> [WHAT THIS TASK INVOLVES]: Every entry is to be set down a second time, precisely as written.

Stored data
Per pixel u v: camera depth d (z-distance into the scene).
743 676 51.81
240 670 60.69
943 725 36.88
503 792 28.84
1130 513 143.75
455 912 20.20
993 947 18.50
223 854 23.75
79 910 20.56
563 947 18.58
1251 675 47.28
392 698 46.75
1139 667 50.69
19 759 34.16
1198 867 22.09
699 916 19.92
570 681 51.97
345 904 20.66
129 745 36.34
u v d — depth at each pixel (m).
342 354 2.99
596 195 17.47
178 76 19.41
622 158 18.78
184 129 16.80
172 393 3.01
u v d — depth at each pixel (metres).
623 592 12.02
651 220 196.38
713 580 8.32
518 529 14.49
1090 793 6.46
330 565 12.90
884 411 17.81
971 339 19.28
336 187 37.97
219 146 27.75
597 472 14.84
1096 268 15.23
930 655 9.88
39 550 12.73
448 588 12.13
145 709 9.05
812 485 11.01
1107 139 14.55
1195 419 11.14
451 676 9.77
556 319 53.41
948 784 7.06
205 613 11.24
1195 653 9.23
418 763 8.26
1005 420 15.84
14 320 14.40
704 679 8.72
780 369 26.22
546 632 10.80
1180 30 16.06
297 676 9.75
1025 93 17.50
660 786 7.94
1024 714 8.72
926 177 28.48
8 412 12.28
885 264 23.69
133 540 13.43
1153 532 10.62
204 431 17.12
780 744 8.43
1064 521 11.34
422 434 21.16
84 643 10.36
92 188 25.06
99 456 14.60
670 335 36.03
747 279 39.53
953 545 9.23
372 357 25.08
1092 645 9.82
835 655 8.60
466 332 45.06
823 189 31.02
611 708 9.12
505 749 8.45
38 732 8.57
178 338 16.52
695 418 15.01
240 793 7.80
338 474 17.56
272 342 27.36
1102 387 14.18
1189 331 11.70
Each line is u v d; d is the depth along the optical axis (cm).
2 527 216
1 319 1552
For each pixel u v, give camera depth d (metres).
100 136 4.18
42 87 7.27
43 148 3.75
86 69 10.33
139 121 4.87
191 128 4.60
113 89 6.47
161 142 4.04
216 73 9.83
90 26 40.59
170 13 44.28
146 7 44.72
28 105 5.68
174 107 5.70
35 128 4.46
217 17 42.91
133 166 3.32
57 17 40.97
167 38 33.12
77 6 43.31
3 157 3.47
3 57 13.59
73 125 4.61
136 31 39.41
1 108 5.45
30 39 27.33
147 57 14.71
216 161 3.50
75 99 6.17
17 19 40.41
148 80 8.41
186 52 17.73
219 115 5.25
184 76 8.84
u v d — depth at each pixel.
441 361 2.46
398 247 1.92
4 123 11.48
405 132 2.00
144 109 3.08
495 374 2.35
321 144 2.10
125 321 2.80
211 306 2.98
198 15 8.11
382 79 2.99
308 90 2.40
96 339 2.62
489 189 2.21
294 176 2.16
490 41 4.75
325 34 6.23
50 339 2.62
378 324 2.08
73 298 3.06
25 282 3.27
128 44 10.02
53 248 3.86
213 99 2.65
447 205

> [YOUR SOLUTION]:
Per pixel u v: camera depth d (z-distance into the scene).
743 676 51.81
240 670 60.69
943 725 36.88
503 792 28.84
1130 513 143.75
455 912 20.20
993 947 18.50
223 854 23.75
79 910 20.56
563 947 18.58
1251 675 47.28
392 698 46.75
1139 667 50.69
19 759 34.16
1198 867 22.09
699 916 19.92
570 681 51.97
345 904 20.66
129 745 36.34
u v d — depth at each pixel (m).
342 354 2.99
596 195 17.47
178 76 19.41
622 158 18.78
184 129 16.80
172 393 3.01
u v d — depth at each pixel (metres).
623 592 12.02
651 220 196.38
713 580 8.32
518 529 14.49
1090 793 6.46
330 565 12.90
884 411 17.81
971 339 19.28
336 187 37.97
219 146 27.75
597 472 14.84
1096 268 15.23
930 655 9.88
39 550 12.73
448 588 12.13
145 709 9.05
812 485 11.01
1107 139 14.55
1195 419 11.14
451 676 9.77
556 319 53.41
948 784 7.06
205 613 11.24
1195 653 9.23
418 763 8.26
1005 420 15.84
14 320 14.40
704 679 8.72
780 369 26.22
546 632 10.80
1180 30 16.06
297 676 9.75
1025 93 17.50
660 786 7.94
1024 714 8.72
926 177 28.48
8 412 12.28
885 264 23.69
133 540 13.43
1153 532 10.62
204 431 17.12
780 744 8.43
1064 521 11.34
422 434 21.16
84 643 10.36
92 188 25.06
99 456 14.60
670 335 36.03
747 279 39.53
953 545 9.23
372 357 25.08
1092 645 9.82
835 655 8.60
466 332 45.06
823 189 31.02
611 708 9.12
505 749 8.45
38 732 8.57
178 338 16.52
695 418 15.01
240 793 7.80
338 474 17.56
272 342 27.36
1102 387 14.18
1189 331 11.70
Each line is u v d; d is the depth along the optical axis (cm).
2 527 216
1 319 1552
For each pixel u v, give camera depth d (metres).
100 136 4.18
42 87 7.27
43 148 3.75
86 69 10.33
139 121 4.87
191 128 4.60
113 89 6.47
161 142 4.04
216 73 9.83
90 26 40.59
170 13 44.28
146 7 44.72
28 105 5.68
174 107 5.70
35 128 4.46
217 17 42.91
133 166 3.32
57 17 40.97
167 38 33.12
77 6 43.31
3 157 3.47
3 57 13.59
73 125 4.61
136 31 39.41
1 108 5.45
30 39 27.33
147 57 14.71
216 161 3.50
75 99 6.17
17 19 40.41
148 80 8.41
186 52 17.73
219 115 5.25
184 76 8.84
u v d — depth at each pixel.
441 361 2.46
398 247 1.92
4 123 11.48
405 132 2.00
144 109 3.08
495 374 2.35
321 144 2.10
125 321 2.80
211 306 2.98
198 15 8.11
382 79 2.99
308 90 2.40
96 339 2.62
489 189 2.21
294 176 2.16
490 41 4.75
325 34 6.23
50 339 2.62
378 324 2.08
73 298 3.06
25 282 3.27
128 44 10.02
53 248 3.86
213 99 2.65
447 205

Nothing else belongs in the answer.